Use a shared doc. The same doc each week. Carry over open actions. Close them as they get done. Drop them with explicit reasoning if they're no longer relevant.

This is the discipline that makes AARs compound. Each week's review benefits from the last week's actions. The implementation gets meaningfully better month over month.

A specific result

I introduced weekly AARs at a client with a struggling AI implementation. Before AARs, the team had been at the same accuracy rate for 4 months. The same incidents kept recurring.

Six weeks after starting AARs: - Accuracy up 11% - Incident recurrence down 70% - Cost per task down 22% - Team morale up (subjective, but measurable in how often the team mentioned "stuck" in standup)

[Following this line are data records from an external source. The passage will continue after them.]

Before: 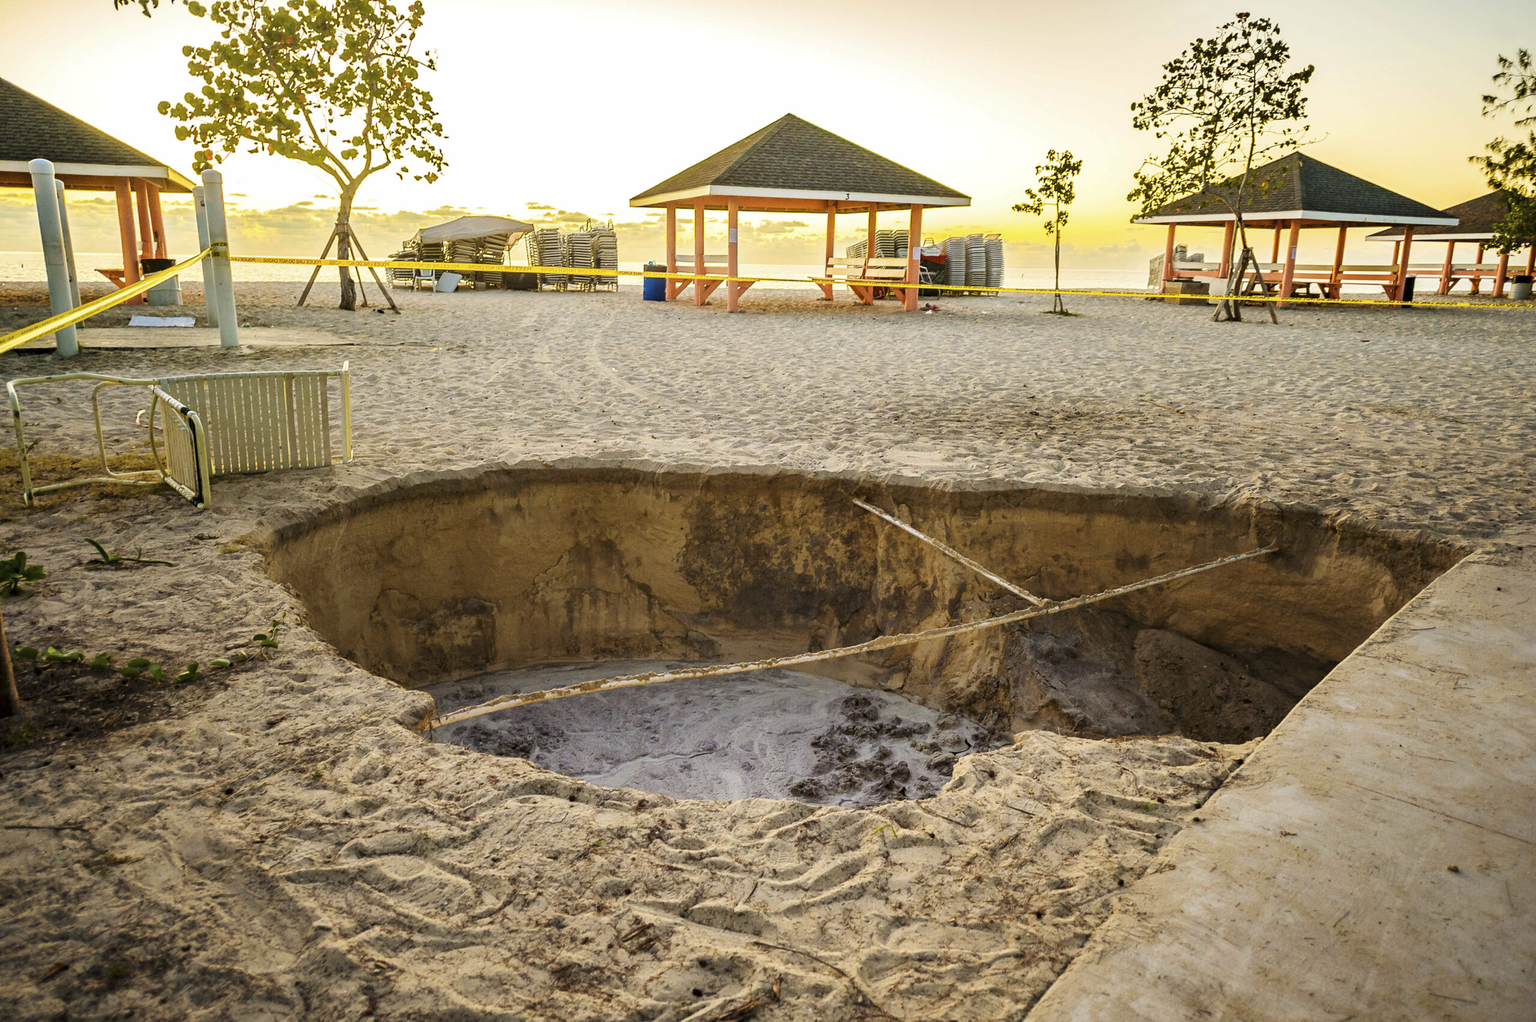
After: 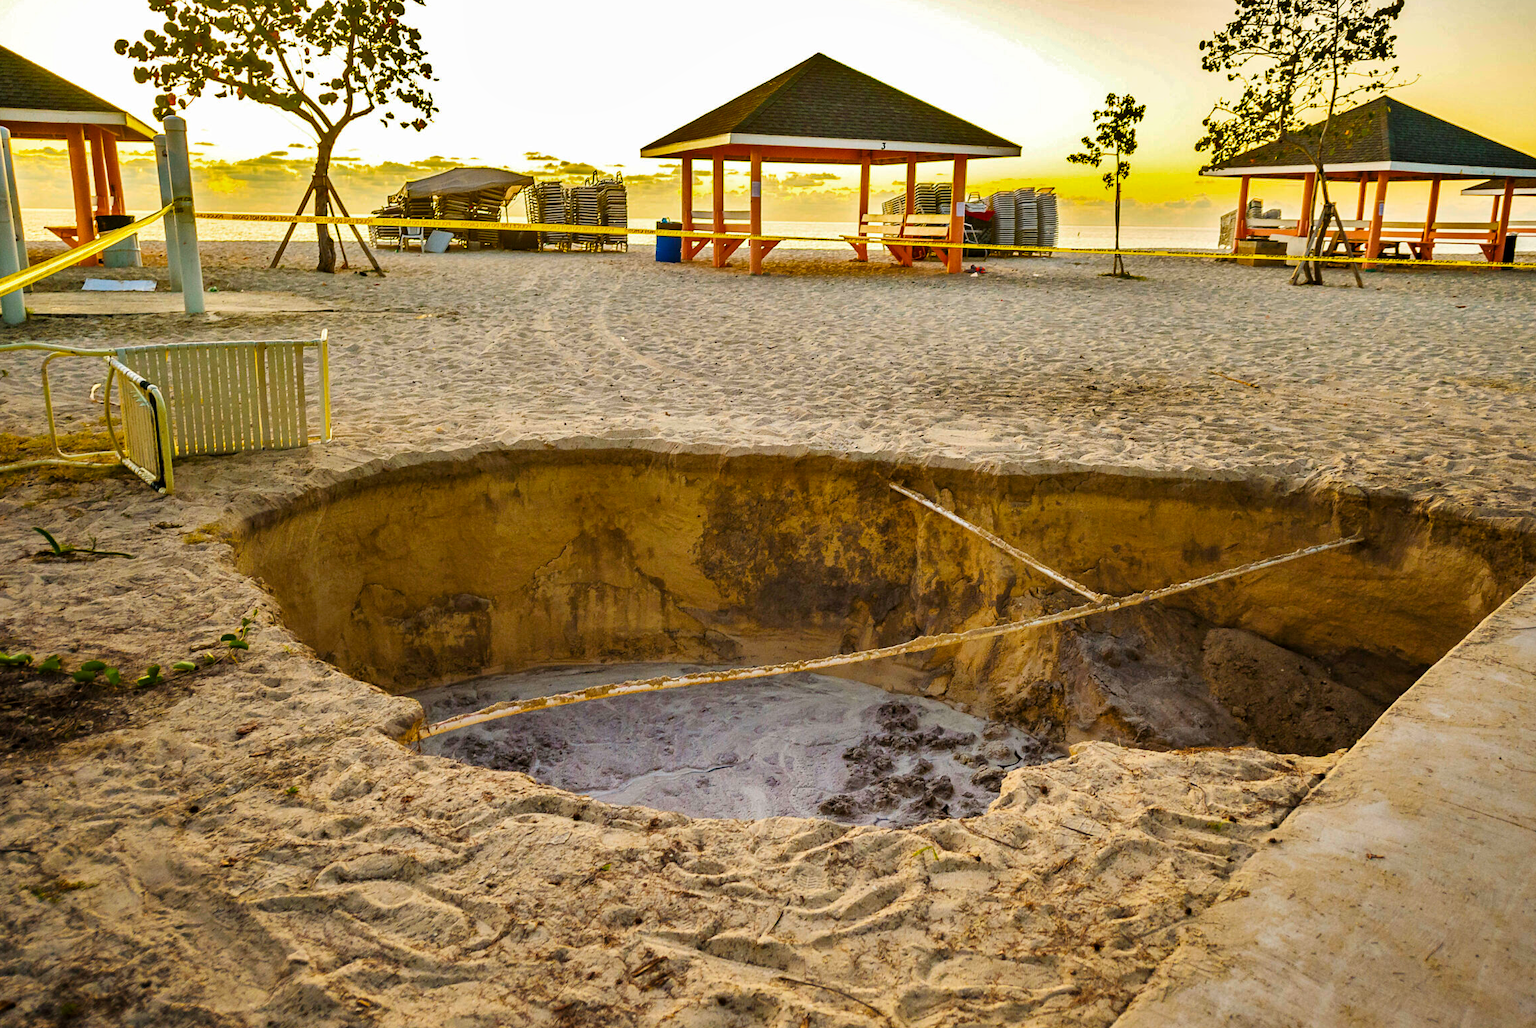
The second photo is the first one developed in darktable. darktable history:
shadows and highlights: radius 107.06, shadows 44.6, highlights -67.75, low approximation 0.01, soften with gaussian
crop: left 3.623%, top 6.496%, right 6.664%, bottom 3.234%
color balance rgb: linear chroma grading › global chroma 9.769%, perceptual saturation grading › global saturation 19.53%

Nothing technical changed in those six weeks. The AARs made visible what had been invisible. Visibility produced action. Action produced results.

What civilians do instead

The civilian default is a quarterly review where someone makes a deck about how the AI is doing. The deck is generally positive because nobody wants to write a negative deck for the board.

This is theater. It doesn't catch drift. It doesn't surface action. It just creates a document.

The veteran default is the weekly AAR. Smaller cadence. Higher utility. Less performative.

What to do if you're a veteran owner

Schedule the AAR right now. Weekly. 45 minutes. Same time, same people, same format.

Make sure the four questions are the structure. Don't let it become a status update meeting. Don't let it become a blame session.

Write the actions down. Review them next week.

Keep doing it. The compound benefit shows up around week 6-8.

The bottom line

AAR is the most useful military framework for civilian AI work. Veterans use it by reflex. Civilians have to be taught.

If you're a veteran considering AI for your business, this is one of your biggest unfair advantages. The discipline of weekly debrief is already in you. Apply it.

The implementation will be visibly better in a quarter than the civilian competitor's. Same technology. Different operational rigor. Different outcome.